CodeForPittsburgh / food-access-map-data

Data for the food access map
MIT License
8 stars 18 forks source link

Try deduplication using Uber's H3 System #46

Closed maxachis closed 3 years ago

maxachis commented 3 years ago

Uber manages its locational indexing using a hexagonal binning system, which is a fancy way of saying it groups nearby coordinates into hexagons. We could possibly use this same method for deduping -- putting location coordinates into Uber's coordinate-to-hexagon system and, if there are more than one location in the same hexagon, flagging it as a potential duplicate.

The H3 system can be found at https://h3geo.org/. Though originally developed for C, there are bindings for a number of other languages, including R, Python, Javascript, and C#, among others, though these aren't necessarily officially supported.

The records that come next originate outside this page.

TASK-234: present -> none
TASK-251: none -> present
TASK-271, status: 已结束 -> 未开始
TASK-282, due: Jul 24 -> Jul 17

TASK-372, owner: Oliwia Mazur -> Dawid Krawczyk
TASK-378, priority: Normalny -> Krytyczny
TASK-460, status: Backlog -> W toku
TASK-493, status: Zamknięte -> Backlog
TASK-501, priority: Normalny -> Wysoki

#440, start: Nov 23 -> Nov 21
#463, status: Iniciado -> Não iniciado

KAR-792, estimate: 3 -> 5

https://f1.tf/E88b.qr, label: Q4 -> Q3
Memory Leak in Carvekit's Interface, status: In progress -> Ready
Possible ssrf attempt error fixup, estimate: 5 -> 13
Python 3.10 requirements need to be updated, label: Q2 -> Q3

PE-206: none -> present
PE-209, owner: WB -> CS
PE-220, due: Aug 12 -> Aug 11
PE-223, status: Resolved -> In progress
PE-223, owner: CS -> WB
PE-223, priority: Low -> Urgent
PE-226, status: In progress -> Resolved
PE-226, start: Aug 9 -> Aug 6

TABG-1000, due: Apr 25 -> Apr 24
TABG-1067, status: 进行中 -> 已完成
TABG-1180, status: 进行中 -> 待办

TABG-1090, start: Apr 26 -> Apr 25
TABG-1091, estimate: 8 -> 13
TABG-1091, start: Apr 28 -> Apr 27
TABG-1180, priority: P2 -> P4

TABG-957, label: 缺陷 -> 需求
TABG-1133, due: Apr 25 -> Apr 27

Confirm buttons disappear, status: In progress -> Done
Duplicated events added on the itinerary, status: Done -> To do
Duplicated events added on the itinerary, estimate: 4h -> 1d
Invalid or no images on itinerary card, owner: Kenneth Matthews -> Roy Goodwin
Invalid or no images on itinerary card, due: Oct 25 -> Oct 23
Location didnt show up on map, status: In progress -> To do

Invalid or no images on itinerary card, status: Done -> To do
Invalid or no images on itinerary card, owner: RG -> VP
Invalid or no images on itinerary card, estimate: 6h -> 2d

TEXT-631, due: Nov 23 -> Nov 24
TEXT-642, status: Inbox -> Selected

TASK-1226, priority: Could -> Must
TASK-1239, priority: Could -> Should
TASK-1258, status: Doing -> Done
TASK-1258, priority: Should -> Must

A sub-issue of #16 - Dedupe food stores in merged dataset

maxachis commented 3 years ago

Conor Thompkins and Catalina Moreno are currently on this issue, but others can feel free to join in.

hellonewman commented 3 years ago

Did we decide not to do this?

maxachis commented 3 years ago

I think we did in fact decide not to do this, but I'm gonna hold off on closing it until we get confirmation from @conorotompkins @cgmoreno that this is in fact the case.

conorotompkins commented 3 years ago

@maxachis i recall that we decided not to pursue the Uber H3 option

maxachis commented 3 years ago

Having confirmed with Cat as well, I think we're all good to close this.